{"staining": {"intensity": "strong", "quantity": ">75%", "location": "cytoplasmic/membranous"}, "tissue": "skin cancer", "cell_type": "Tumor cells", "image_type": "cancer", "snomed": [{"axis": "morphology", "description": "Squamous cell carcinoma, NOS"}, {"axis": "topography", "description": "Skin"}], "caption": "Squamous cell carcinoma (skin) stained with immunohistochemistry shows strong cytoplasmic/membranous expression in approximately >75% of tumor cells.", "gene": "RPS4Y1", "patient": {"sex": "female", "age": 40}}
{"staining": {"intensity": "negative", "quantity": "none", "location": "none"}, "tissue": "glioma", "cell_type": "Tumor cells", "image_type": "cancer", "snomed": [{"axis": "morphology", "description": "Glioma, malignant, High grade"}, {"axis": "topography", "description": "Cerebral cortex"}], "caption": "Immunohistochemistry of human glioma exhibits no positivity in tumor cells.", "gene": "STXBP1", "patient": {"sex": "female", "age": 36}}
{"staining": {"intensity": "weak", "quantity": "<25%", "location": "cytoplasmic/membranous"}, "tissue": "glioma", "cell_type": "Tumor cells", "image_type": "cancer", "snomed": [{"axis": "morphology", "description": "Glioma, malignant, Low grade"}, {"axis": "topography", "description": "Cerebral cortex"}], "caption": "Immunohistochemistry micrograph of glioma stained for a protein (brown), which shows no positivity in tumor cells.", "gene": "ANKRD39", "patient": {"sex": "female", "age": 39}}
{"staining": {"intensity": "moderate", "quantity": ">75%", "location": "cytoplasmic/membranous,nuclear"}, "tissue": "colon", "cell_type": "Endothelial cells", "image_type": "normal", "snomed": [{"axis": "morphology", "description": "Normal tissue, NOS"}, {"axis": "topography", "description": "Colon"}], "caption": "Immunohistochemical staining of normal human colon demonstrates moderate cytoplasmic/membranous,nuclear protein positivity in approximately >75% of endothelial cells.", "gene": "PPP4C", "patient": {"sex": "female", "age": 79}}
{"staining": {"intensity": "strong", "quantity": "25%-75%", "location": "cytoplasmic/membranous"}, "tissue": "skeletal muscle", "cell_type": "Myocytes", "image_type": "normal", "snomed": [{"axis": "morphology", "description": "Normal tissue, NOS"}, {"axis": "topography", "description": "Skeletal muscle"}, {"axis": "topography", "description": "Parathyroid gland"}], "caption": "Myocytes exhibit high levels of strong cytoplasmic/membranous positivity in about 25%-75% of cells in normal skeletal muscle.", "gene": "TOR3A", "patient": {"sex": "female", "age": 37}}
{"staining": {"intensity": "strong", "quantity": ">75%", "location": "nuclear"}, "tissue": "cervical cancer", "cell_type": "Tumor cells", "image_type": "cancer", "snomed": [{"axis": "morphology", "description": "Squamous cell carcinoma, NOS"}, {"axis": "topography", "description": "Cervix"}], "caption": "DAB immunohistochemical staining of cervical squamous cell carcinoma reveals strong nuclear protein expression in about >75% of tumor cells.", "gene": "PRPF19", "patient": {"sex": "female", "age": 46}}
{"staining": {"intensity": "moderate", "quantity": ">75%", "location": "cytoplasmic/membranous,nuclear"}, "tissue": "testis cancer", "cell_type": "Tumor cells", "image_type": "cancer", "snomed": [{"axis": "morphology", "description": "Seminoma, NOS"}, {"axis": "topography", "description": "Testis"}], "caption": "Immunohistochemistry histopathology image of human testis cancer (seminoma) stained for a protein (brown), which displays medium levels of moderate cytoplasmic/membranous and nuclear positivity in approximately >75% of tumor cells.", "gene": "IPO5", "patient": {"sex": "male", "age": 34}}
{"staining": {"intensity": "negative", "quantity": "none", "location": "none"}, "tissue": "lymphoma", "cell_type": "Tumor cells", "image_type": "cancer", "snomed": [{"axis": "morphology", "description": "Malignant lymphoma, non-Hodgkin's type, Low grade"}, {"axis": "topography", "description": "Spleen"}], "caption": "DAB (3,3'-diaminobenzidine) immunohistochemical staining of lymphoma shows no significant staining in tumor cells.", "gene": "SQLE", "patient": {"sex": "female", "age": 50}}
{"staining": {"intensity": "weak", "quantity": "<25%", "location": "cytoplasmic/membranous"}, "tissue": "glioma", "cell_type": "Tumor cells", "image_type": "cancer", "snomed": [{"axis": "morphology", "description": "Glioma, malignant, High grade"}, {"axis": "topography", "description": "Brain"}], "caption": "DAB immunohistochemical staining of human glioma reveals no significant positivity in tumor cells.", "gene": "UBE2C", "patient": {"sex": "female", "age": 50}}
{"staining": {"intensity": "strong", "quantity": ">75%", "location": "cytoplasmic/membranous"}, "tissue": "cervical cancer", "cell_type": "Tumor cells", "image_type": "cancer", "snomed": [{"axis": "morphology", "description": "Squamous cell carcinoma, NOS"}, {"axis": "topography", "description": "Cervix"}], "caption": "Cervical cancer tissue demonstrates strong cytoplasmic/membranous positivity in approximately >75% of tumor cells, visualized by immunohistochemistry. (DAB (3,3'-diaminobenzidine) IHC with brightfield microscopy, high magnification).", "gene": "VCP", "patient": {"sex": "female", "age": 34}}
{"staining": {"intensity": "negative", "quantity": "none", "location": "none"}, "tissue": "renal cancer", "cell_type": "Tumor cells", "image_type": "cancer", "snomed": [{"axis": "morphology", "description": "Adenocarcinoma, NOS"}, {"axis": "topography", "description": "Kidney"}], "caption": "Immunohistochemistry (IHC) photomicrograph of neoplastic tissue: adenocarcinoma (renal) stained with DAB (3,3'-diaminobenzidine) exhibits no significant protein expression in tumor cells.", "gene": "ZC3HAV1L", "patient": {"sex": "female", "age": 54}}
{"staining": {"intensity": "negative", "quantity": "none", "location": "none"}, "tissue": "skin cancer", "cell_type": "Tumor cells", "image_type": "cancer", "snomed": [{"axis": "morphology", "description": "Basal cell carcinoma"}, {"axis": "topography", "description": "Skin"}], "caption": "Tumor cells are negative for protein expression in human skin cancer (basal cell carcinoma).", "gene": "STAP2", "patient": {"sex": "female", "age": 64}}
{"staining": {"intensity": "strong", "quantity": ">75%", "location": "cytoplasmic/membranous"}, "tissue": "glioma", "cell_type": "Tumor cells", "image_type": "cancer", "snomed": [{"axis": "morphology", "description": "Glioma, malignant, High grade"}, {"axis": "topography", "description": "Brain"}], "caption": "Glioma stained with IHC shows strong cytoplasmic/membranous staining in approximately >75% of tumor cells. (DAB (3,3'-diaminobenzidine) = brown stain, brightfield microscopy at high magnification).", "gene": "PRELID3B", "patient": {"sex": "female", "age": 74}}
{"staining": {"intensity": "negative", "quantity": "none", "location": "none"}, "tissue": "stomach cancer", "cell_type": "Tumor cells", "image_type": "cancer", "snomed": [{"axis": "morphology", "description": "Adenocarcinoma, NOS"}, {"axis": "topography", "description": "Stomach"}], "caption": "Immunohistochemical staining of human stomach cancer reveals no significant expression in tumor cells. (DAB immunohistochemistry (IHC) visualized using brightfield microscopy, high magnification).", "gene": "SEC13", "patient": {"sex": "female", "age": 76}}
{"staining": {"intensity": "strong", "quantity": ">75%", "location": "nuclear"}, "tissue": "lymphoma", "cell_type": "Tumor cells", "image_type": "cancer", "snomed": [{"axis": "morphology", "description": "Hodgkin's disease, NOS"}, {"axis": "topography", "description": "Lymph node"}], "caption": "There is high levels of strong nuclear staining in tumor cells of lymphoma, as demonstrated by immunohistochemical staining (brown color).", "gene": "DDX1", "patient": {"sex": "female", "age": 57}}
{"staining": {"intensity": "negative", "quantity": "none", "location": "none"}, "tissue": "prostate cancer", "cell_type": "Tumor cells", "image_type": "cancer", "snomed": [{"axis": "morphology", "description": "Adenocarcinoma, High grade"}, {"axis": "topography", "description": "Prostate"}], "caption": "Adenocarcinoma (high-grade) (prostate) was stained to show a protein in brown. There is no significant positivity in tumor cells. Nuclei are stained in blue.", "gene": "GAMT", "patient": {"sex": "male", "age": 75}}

EXERCISE PROMPT
Give only the lines from the one holding "(IHC) photomicrograph of" through the one holding "stained with IHC", each restated exactly as it appears above.

ANSWER SECTION
{"staining": {"intensity": "negative", "quantity": "none", "location": "none"}, "tissue": "renal cancer", "cell_type": "Tumor cells", "image_type": "cancer", "snomed": [{"axis": "morphology", "description": "Adenocarcinoma, NOS"}, {"axis": "topography", "description": "Kidney"}], "caption": "Immunohistochemistry (IHC) photomicrograph of neoplastic tissue: adenocarcinoma (renal) stained with DAB (3,3'-diaminobenzidine) exhibits no significant protein expression in tumor cells.", "gene": "ZC3HAV1L", "patient": {"sex": "female", "age": 54}}
{"staining": {"intensity": "negative", "quantity": "none", "location": "none"}, "tissue": "skin cancer", "cell_type": "Tumor cells", "image_type": "cancer", "snomed": [{"axis": "morphology", "description": "Basal cell carcinoma"}, {"axis": "topography", "description": "Skin"}], "caption": "Tumor cells are negative for protein expression in human skin cancer (basal cell carcinoma).", "gene": "STAP2", "patient": {"sex": "female", "age": 64}}
{"staining": {"intensity": "strong", "quantity": ">75%", "location": "cytoplasmic/membranous"}, "tissue": "glioma", "cell_type": "Tumor cells", "image_type": "cancer", "snomed": [{"axis": "morphology", "description": "Glioma, malignant, High grade"}, {"axis": "topography", "description": "Brain"}], "caption": "Glioma stained with IHC shows strong cytoplasmic/membranous staining in approximately >75% of tumor cells. (DAB (3,3'-diaminobenzidine) = brown stain, brightfield microscopy at high magnification).", "gene": "PRELID3B", "patient": {"sex": "female", "age": 74}}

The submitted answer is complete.